RECORDS SUPPLIED: Begin

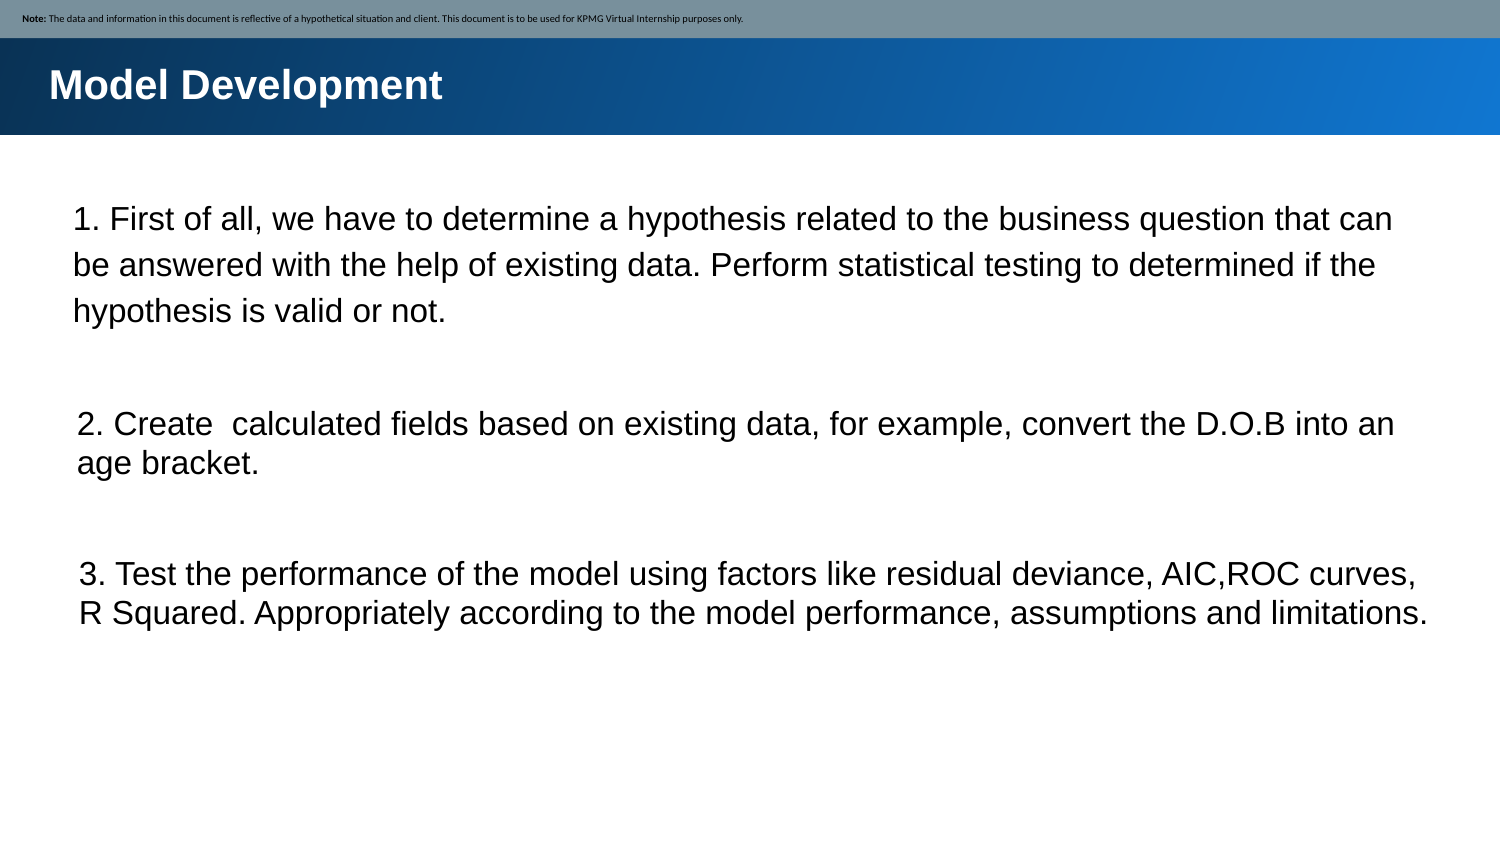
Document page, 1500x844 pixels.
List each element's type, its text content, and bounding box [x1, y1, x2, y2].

text_box Note: The data and information in this document is reflective of a hypothetical situation and client. This document is to be used for KPMG Virtual Internship purposes only. [0, 0, 1500, 39]
text_box 1. First of all, we have to determine a hypothesis related to the business question that can be answered with the help of existing data. Perform statistical testing to determined if the hypothesis is valid or not. [57, 176, 1439, 345]
text_box [0, 39, 1500, 135]
text_box 2. Create calculated fields based on existing data, for example, convert the D.O.B into an age bracket. [69, 394, 1415, 490]
text_box 3. Test the performance of the model using factors like residual deviance, AIC,ROC curves, R Squared. Appropriately according to the model performance, assumptions and limitations. [71, 544, 1439, 640]
text_box Model Development [33, 43, 1439, 124]
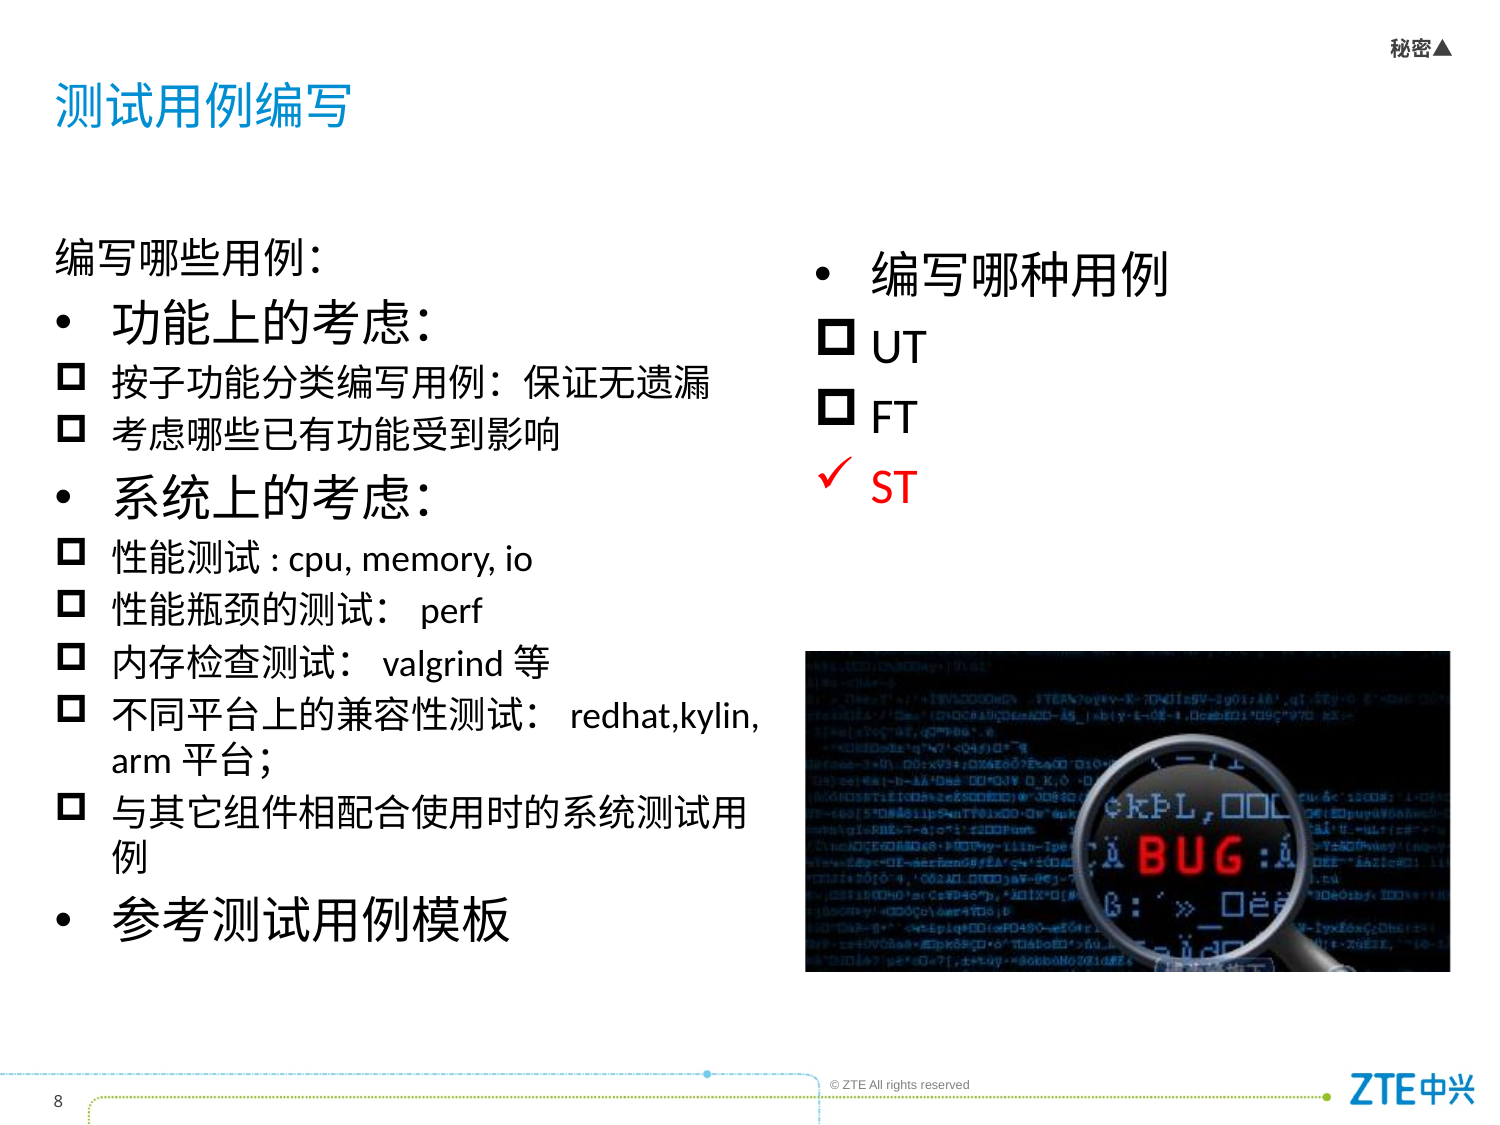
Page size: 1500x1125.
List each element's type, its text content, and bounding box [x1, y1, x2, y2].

list 编写哪些用例： 功能上的考虑： 按子功能分类编写用例：保证无遗漏 考虑哪些已有功能受到影响 系统上的考虑： 性能测试: cpu, memory, io 性能瓶颈的测试：perf 内存检查测试：valgrind等 不同平台上的兼容性测试：redhat,kylin, arm平台； 与其它组件相配合使用时的系统测试用例 参考测试用例模板 [54, 231, 769, 1006]
title 测试用例编写 [54, 74, 1453, 233]
list 编写哪种用例 UT FT ST [813, 243, 1499, 942]
picture [0, 281, 1500, 1125]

RECORDS SUPPLIED: End

=== DIRECTIVE ===
Quote the data above in full, leaving out the pictures it holds.

=== YOUR SOLUTION ===
Document page, 1500x844 pixels.
List each element's type, its text content, and bounding box [x1, y1, x2, y2].

text_box Note: The data and information in this document is reflective of a hypothetical situation and client. This document is to be used for KPMG Virtual Internship purposes only. [0, 0, 1500, 39]
text_box 1. First of all, we have to determine a hypothesis related to the business question that can be answered with the help of existing data. Perform statistical testing to determined if the hypothesis is valid or not. [57, 176, 1439, 345]
text_box [0, 39, 1500, 135]
text_box 2. Create calculated fields based on existing data, for example, convert the D.O.B into an age bracket. [69, 394, 1415, 490]
text_box 3. Test the performance of the model using factors like residual deviance, AIC,ROC curves, R Squared. Appropriately according to the model performance, assumptions and limitations. [71, 544, 1439, 640]
text_box Model Development [33, 43, 1439, 124]
Page size: 1500x1125.
List each element's type, its text content, and bounding box [x1, y1, x2, y2].

list 编写哪些用例： 功能上的考虑： 按子功能分类编写用例：保证无遗漏 考虑哪些已有功能受到影响 系统上的考虑： 性能测试: cpu, memory, io 性能瓶颈的测试：perf 内存检查测试：valgrind等 不同平台上的兼容性测试：redhat,kylin, arm平台； 与其它组件相配合使用时的系统测试用例 参考测试用例模板 [54, 231, 769, 1006]
title 测试用例编写 [54, 74, 1453, 233]
list 编写哪种用例 UT FT ST [813, 243, 1499, 942]
picture [0, 281, 1500, 1125]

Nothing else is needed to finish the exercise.